O candidato a governador Ratinho Jr (PSD) tomou medida inteligente ao convocar cinco experientes políticos e administradores públicos para “filtrar” (relembre aqui) o que ele deve dizer em público, aconselhá-lo sobre posições que deve tomar, ajudá-lo a fazer um plano de governo e protegê-lo das naturais armadilhas de época eleitoral.
O chefe desta equipe é o deputado, ex-ministro (três vezes) e ex-secretário (inúmeras vezes) Reinhold Stephanes. Escolha mais que acertada.

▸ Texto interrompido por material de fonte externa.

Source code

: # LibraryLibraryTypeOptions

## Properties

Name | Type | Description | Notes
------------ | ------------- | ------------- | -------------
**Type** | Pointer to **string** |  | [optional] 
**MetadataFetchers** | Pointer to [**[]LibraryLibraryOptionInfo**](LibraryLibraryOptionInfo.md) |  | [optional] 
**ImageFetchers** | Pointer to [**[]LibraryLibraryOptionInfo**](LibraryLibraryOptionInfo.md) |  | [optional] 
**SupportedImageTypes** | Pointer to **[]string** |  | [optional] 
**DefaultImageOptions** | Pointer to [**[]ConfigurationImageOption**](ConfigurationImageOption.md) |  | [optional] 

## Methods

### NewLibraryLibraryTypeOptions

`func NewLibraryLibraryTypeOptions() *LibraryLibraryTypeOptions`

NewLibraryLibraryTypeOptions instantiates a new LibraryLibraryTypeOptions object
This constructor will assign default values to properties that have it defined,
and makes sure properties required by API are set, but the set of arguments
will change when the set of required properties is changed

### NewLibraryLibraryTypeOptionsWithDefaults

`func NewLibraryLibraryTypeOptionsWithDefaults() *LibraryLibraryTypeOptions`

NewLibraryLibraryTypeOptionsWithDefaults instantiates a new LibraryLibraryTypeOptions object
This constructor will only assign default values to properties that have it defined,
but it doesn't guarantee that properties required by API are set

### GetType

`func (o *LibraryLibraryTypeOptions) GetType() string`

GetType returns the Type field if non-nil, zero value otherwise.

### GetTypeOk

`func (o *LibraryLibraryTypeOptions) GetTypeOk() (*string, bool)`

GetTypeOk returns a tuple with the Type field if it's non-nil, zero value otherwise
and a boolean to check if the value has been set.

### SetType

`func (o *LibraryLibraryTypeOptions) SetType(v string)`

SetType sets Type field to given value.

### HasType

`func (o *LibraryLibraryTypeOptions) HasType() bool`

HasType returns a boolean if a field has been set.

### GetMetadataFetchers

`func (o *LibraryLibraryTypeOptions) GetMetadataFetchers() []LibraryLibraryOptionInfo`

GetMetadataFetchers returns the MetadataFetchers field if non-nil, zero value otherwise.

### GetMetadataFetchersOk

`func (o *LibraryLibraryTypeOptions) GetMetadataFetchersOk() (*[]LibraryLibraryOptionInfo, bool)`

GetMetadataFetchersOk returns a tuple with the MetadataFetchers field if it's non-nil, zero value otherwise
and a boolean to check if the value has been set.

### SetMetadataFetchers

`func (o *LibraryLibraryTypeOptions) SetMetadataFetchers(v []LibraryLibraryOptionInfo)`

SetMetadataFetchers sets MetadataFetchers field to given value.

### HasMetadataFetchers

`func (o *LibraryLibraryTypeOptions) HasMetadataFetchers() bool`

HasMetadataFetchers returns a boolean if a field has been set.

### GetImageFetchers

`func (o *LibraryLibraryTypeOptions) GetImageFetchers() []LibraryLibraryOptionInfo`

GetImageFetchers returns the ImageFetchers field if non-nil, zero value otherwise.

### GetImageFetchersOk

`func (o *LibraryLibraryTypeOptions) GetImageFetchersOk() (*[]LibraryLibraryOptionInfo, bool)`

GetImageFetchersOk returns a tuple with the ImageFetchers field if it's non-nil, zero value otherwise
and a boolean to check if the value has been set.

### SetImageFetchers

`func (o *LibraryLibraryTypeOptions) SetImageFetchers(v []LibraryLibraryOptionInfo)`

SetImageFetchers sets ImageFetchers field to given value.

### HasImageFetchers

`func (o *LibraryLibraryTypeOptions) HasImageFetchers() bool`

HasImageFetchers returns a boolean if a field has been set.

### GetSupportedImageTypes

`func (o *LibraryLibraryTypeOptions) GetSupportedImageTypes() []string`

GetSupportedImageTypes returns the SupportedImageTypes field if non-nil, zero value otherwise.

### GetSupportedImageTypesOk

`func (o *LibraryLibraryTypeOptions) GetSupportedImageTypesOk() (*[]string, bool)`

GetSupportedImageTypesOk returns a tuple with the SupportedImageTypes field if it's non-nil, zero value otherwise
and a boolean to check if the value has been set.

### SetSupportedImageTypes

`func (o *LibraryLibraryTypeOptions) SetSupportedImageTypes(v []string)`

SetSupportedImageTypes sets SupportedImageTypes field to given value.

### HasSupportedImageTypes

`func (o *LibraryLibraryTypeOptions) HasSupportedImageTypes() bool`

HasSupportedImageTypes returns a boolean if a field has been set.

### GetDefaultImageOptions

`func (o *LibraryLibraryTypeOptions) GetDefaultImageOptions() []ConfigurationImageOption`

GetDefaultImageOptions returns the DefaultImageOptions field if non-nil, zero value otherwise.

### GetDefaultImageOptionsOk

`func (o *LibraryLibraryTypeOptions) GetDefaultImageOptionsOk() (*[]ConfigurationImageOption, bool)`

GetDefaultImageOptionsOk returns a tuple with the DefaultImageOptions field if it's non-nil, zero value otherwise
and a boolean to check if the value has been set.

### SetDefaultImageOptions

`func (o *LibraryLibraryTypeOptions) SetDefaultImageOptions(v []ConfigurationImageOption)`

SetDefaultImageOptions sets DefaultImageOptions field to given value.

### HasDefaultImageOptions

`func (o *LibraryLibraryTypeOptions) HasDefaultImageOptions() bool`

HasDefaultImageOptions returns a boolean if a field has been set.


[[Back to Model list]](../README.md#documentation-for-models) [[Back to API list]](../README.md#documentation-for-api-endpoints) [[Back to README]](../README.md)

Mas o “filtro” de Ratinho deve ter falhado em pelo menos um dos outros quatro componentes do núcleo duro da sua campanha: o médico oftalmologista e ex-diretor do Instituto Médico Legal (IML), Leon Gruppenmacher, que por poucos meses ocupou a secretaria de Segurança Pública na primeira gestão de Beto Richa.
Durou pouco no cargo. Primeiro, porque, embora oftalmologista, não enxergava bem os problemas da segurança pública. Segundo porque teria trocado os pés pelas mãos quando, a pretexto de comprovar a eficácia de aparelhos de espionagem que trouxera de Israel e que pretendia importar, fez teste de espionagem à distância do apartamento do governador e gravou secretamente e algumas conversas familiares. Ratinho pode correr o mesmo perigo.

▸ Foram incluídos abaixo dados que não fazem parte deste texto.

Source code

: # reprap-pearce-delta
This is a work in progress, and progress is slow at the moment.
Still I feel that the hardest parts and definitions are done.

Beto Richa soube da estripulia do secretário e, no dia seguinte, exonerou-o do cargo. Gruppenmacher foi se abrigar em gabinetes amigos no Tribunal de Contas, que nunca justificou a necessidade de ter no seu quadro um médico legista.
O governador também não estava bem da visão quando nomeou o substituto de Gruppenmacher na Segurança: escolheu o delegado Fernando Francischini, o homem que causou o primeiro grande e irreparável desastre na biografia de Richa – foi ele quem comandou a operação que ficou conhecida como o “massacre do Centro Cívico”, em 29 de abril de 2015.

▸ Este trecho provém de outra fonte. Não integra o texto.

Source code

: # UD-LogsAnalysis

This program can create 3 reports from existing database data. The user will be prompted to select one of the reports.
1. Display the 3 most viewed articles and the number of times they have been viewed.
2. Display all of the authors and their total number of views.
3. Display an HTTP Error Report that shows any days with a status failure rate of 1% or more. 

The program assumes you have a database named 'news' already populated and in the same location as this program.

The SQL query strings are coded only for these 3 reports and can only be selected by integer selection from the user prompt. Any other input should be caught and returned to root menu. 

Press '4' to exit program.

Grupenmacher esta no grupo apenas para equilibrar as disputas entre delegados e coronéis.
Mas fale do Wilson, menino do Requião. Tão competente que aproveita as reuniões com as lideranças para fazer a campanha do Requião.
Fale do Ortigara, menino do Beto. Escanteado, agora que o Michelleto assumiu a interlocução com o agronegócio. Sem falar que carrega o estigma de ser da equipe do Beto traidor.
Do Reinold
o filtro falhou também no caso do veteraníssimo deputado federal Stephanes. Foi ele quem enterrou o Banestado no governo Lerner. Dos outros”filtros” nada a dizer porque irrelevantes e apenas figuras sem expressão.